Dear ASS Editors,

While I was read Singapore swimming legend Ang Peng Siong’s story of how National Service ended his swimming career and Olympic dreams I couldn’t help but shed a tear for this supremely talented Singaporean.

I shudder at the thought of how many other talented Singaporeans suffered this cruel fate of having to cut short their Olympic potential because they had to serve 2 years of uncompromising National Service.

How often have our Government paid lip service to Singaporeans, saying they support the sports but end up killing the dreams of our sportsman one by one?

How often have we been asked to give up on our sporting or artistic dreams to pursue an engineering job instead? Ang Peng Siong’s recollection of how NS hurt his physical body and dented his chances of success in the Olympics is perfect example of this cruel system we live in.

How can we be loyal to a country that doesn’t enable us to do well?

This is a short excerpt of Ang Peng Siong’s recent interview and everyone should read it.

“In the 1982 Asian Games in New Delhi, he won the gold in the 100m freestyle. At the Los Angles Olympics in 1984 he competed in the 100m freestyle, winning the ‘B’ consolation finals. He was ranked fourth in the World Swimming Championship in Madrid in 1986. Just when he was peaking, he was drafted into National Service at the end of 1986. He was physically fit for his Basic Military Training in Pulau Tekong but it was tough. When his fellow recruits were asked to do 50 pushups, he was asked to do 200 push ups. For someone who trained in water for years, the military exercises exerted a toll on his physical being. In an 8km route march, he was down with heat exhaustion.

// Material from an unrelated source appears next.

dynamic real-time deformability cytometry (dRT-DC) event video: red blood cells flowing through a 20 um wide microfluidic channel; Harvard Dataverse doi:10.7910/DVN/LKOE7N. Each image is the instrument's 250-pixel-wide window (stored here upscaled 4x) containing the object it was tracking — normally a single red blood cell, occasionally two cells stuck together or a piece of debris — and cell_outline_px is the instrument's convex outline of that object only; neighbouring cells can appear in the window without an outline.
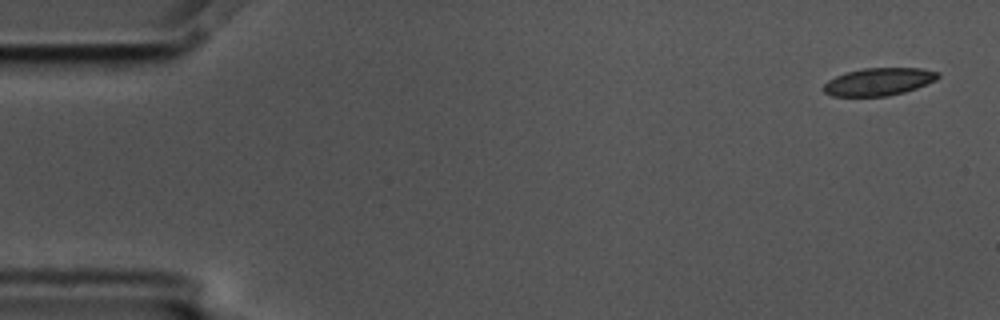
{"species": "common noctule bat (a hibernating species)", "species_latin": "Nyctalus noctula", "temperature_condition": "cold", "stored_images_in_passage": 4, "camera_frame_rate_fps": 3000, "um_per_image_px": 0.085, "animal": {"sex": "male", "body_mass_g": 17.5, "forearm_length_mm": 52.3}, "frame": {"image": 1, "passage_image": 1, "time_ms": 0.0, "image_size_px": [1000, 320], "cell_outline_px": [[940, 76], [936, 80], [916, 88], [904, 92], [888, 96], [832, 96], [824, 92], [820, 88], [828, 80], [836, 76], [848, 72], [864, 68], [920, 68], [940, 72]], "centroid_in_image_um": [74.68, 6.95], "position_along_channel_um": 10.3, "area_um2": 18.44}}
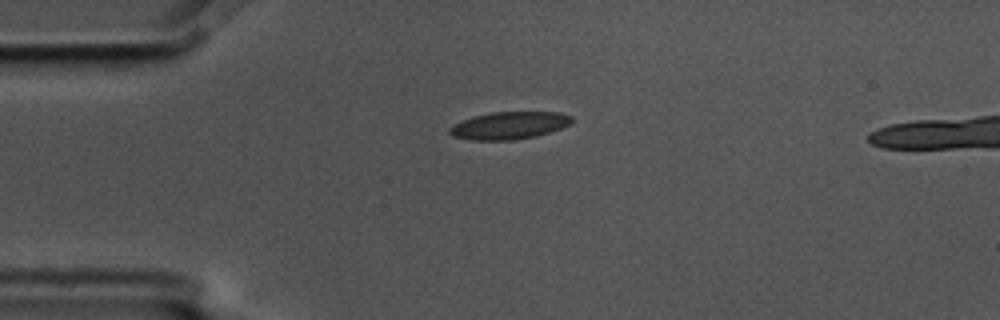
{"frame": {"image": 2, "passage_image": 4, "time_ms": 1.0, "image_size_px": [1000, 320], "cell_outline_px": [[572, 124], [536, 136], [512, 140], [472, 140], [452, 136], [448, 132], [448, 128], [472, 116], [492, 112], [560, 112], [572, 116]], "centroid_in_image_um": [43.28, 10.66], "position_along_channel_um": 41.7, "area_um2": 19.48}}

After BMT, he went on to train as a naval officer. Here he would collapse from pneumonia and was hospitalised, his body finally giving way to the months of accumulated military training. It was at this point that he asked to be deferred from National Service for the Seoul Olympics. He spoke to his Commanding Officer who tried to discourage him. On his behalf, the Singapore Amateur Swimming Association, SASA, appealed to Mindef, which conceded to a six-month deferment. He was sent along with a handful of swimmers for intensive training in the States. The Seoul Olympics in 1988 was especially significant because it was the first time the 50m freestyle was introduced in the Olympics. Ang Peng Siong would finally get a chance to compete in a swimming event almost tailored for his body. In the heats, he clocked a time which placed him in the ninth place. He had missed the finals by one place.

While a miss is as good as a mile and in the annals of Olympic history, there are many athletics with more compelling and heartbreaking stories, this missed opportunity was almost impossible for Peng Siong to bear. He broke down. And he would cry when he related this episode in his life.”